EXTRACTED ENTRIES Start Marker
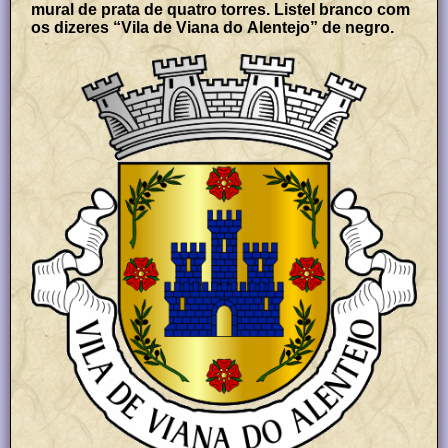
mural de prata de quatro torres. Listel branco com
os dizeres “Vila de Viana do Alentejo” de negro.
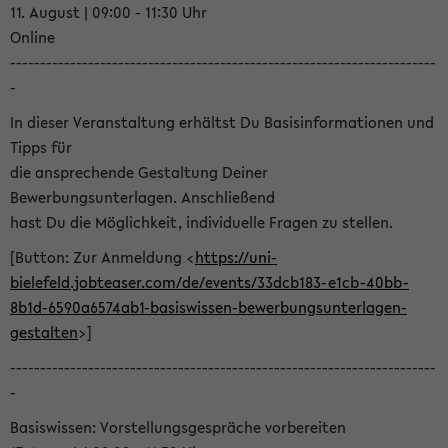
11. August | 09:00 - 11:30 Uhr
Online
-----------------------------------------------------------------------
-
In dieser Veranstaltung erhältst Du Basisinformationen und
Tipps für
die ansprechende Gestaltung Deiner
Bewerbungsunterlagen. Anschließend
hast Du die Möglichkeit, individuelle Fragen zu stellen.
[Button: Zur Anmeldung <
https://uni-
bielefeld.jobteaser.com/de/events/33dcb183-e1cb-40bb-
8b1d-6590a6574ab1-basiswissen-bewerbungsunterlagen-
gestalten
>]
-----------------------------------------------------------------------
-
Basiswissen: Vorstellungsgespräche vorbereiten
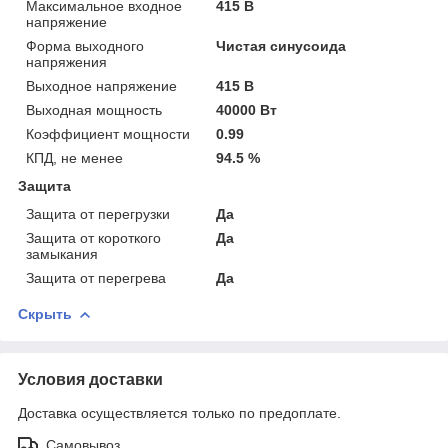
Максимальное входное
415 В
напряжение
Форма выходного
Чистая синусоида
напряжения
Выходное напряжение
415 В
Выходная мощность
40000 Вт
Коэффициент мощности
0.99
КПД, не менее
94.5 %
Защита
Защита от перегрузки
Да
Защита от короткого
Да
замыкания
Защита от перегрева
Да
Скрыть
Условия доставки
Доставка осуществляется только по предоплате.
Самовывоз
EXTRACTED ENTRIES End Marker
● **EXERCISE DIRECTIONS**: Render the lines from the one containing "Максимальное входное" through the end of the entries as a Markdown table with two columns, No. and Text, numbering each line and omitting blank lines.

● **ANSWER FOR THE TASK**:
| No. | Text |
|---|---|
| 1 | Максимальное входное |
| 2 | 415 В |
| 3 | напряжение |
| 4 | Форма выходного |
| 5 | Чистая синусоида |
| 6 | напряжения |
| 7 | Выходное напряжение |
| 8 | 415 В |
| 9 | Выходная мощность |
| 10 | 40000 Вт |
| 11 | Коэффициент мощности |
| 12 | 0.99 |
| 13 | КПД, не менее |
| 14 | 94.5 % |
| 15 | Защита |
| 16 | Защита от перегрузки |
| 17 | Да |
| 18 | Защита от короткого |
| 19 | Да |
| 20 | замыкания |
| 21 | Защита от перегрева |
| 22 | Да |
| 23 | Скрыть |
| 24 | Условия доставки |
| 25 | Доставка осуществляется только по предоплате. |
| 26 | Самовывоз |